• [Описание задания] Выведите целиком, не меняя ни слова, текст о понятии oikeiōsis.

• [Текст]
В наиболее полных текстах, касающихся этой теории, уточняется, что живое существо проявляет склонность "к самому себе и своему устроению [systasis/σύστασις]". Это уточнение имеет целью, в частности, подготовить распространение понятия oikeiōsis за пределы отношения животного индивидуума к самому себе. "Устроение" живого существа - это совокупность его частей и способ их организации. Но живое существо воспроизводит себя, оно выбрасывает вовне части себя самого, дающие жизнь "от-прыскам". Инстинктивная привязанность, которую питает всякое животное к своему потомству, заботы о нем - это распространение его привязанности к себе самому и заботы о себе самом. По словам Плутарха, Хрисипп, доводя читателя до отвращения, повторял "во всех своих книгах по физике и этике, что мы от рождения близки самим себе, частям нашего тела и собственному потомству". Это постоянная формулировка, впрочем несколько странная (животное привязано к своему потомству от рождения - ?), несомненно, отражает стремление показать, что oikeiōsis расширяет свою сферу - простирается с ego на alter ego и с настоящего на будущее. Такое существо, как человек, запрограммировано на то, чтобы инстинктивно чувствовать себя связанным с другими, сначала в семейном кругу, затем в концентрических общностях, все более широких в пространстве и времени; естественная способность к социальной жизни, основанная на изначальной любви к себе, объединяет его с членами того же общества, с индивидуумами рода человеческого, наконец, со всем множеством разумных существ - людей и богов.

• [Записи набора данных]
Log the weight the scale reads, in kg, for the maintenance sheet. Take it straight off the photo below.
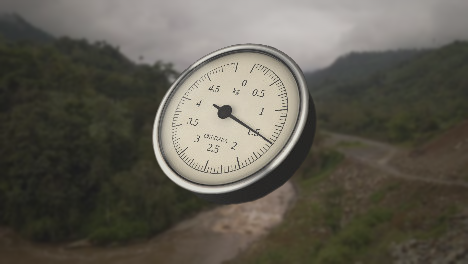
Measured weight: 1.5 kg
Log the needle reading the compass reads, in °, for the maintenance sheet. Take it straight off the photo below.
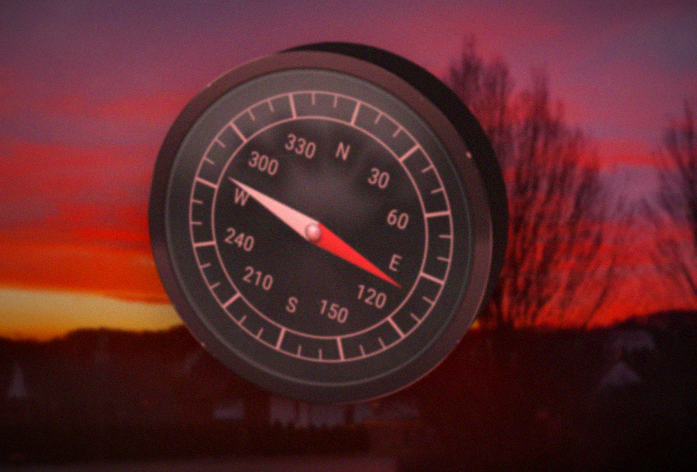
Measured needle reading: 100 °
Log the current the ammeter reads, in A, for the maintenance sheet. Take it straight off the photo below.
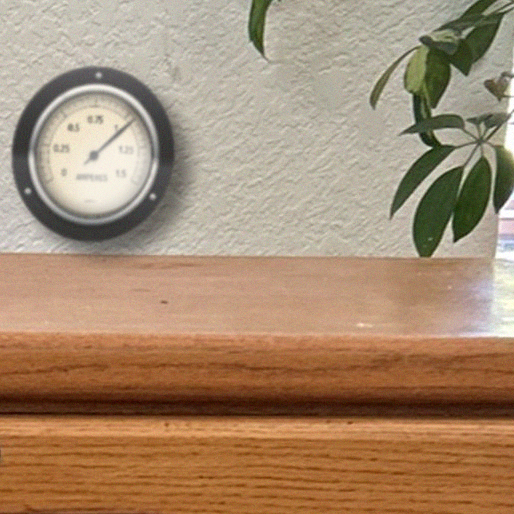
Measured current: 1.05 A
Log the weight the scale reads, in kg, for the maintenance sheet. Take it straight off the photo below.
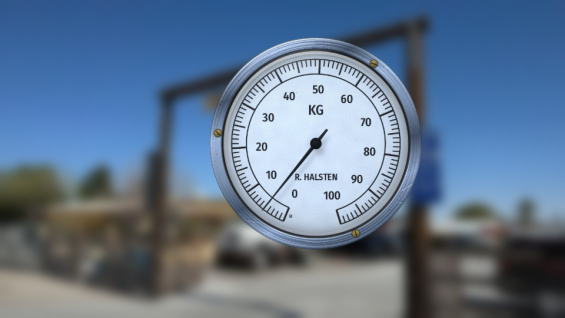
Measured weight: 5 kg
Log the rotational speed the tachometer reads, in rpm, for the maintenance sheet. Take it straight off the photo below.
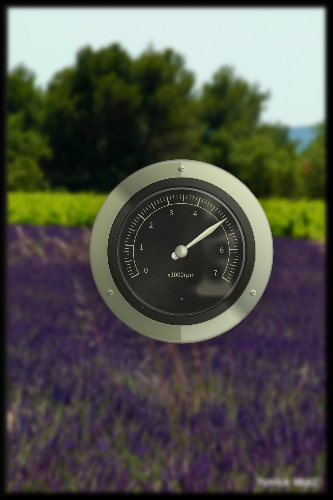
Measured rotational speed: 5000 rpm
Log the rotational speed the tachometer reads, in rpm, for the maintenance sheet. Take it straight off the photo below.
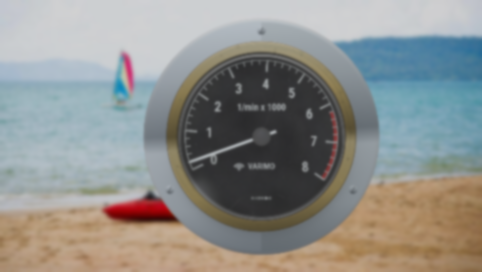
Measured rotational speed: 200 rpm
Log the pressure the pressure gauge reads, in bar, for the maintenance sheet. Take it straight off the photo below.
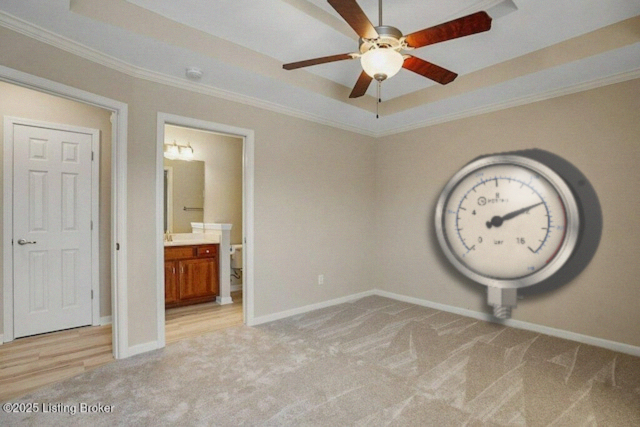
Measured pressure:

• [Результат задания]
В наиболее полных текстах, касающихся этой теории, уточняется, что живое существо проявляет склонность "к самому себе и своему устроению [systasis/σύστασις]". Это уточнение имеет целью, в частности, подготовить распространение понятия oikeiōsis за пределы отношения животного индивидуума к самому себе. "Устроение" живого существа - это совокупность его частей и способ их организации. Но живое существо воспроизводит себя, оно выбрасывает вовне части себя самого, дающие жизнь "от-прыскам". Инстинктивная привязанность, которую питает всякое животное к своему потомству, заботы о нем - это распространение его привязанности к себе самому и заботы о себе самом. По словам Плутарха, Хрисипп, доводя читателя до отвращения, повторял "во всех своих книгах по физике и этике, что мы от рождения близки самим себе, частям нашего тела и собственному потомству". Это постоянная формулировка, впрочем несколько странная (животное привязано к своему потомству от рождения - ?), несомненно, отражает стремление показать, что oikeiōsis расширяет свою сферу - простирается с ego на alter ego и с настоящего на будущее. Такое существо, как человек, запрограммировано на то, чтобы инстинктивно чувствовать себя связанным с другими, сначала в семейном кругу, затем в концентрических общностях, все более широких в пространстве и времени; естественная способность к социальной жизни, основанная на изначальной любви к себе, объединяет его с членами того же общества, с индивидуумами рода человеческого, наконец, со всем множеством разумных существ - людей и богов.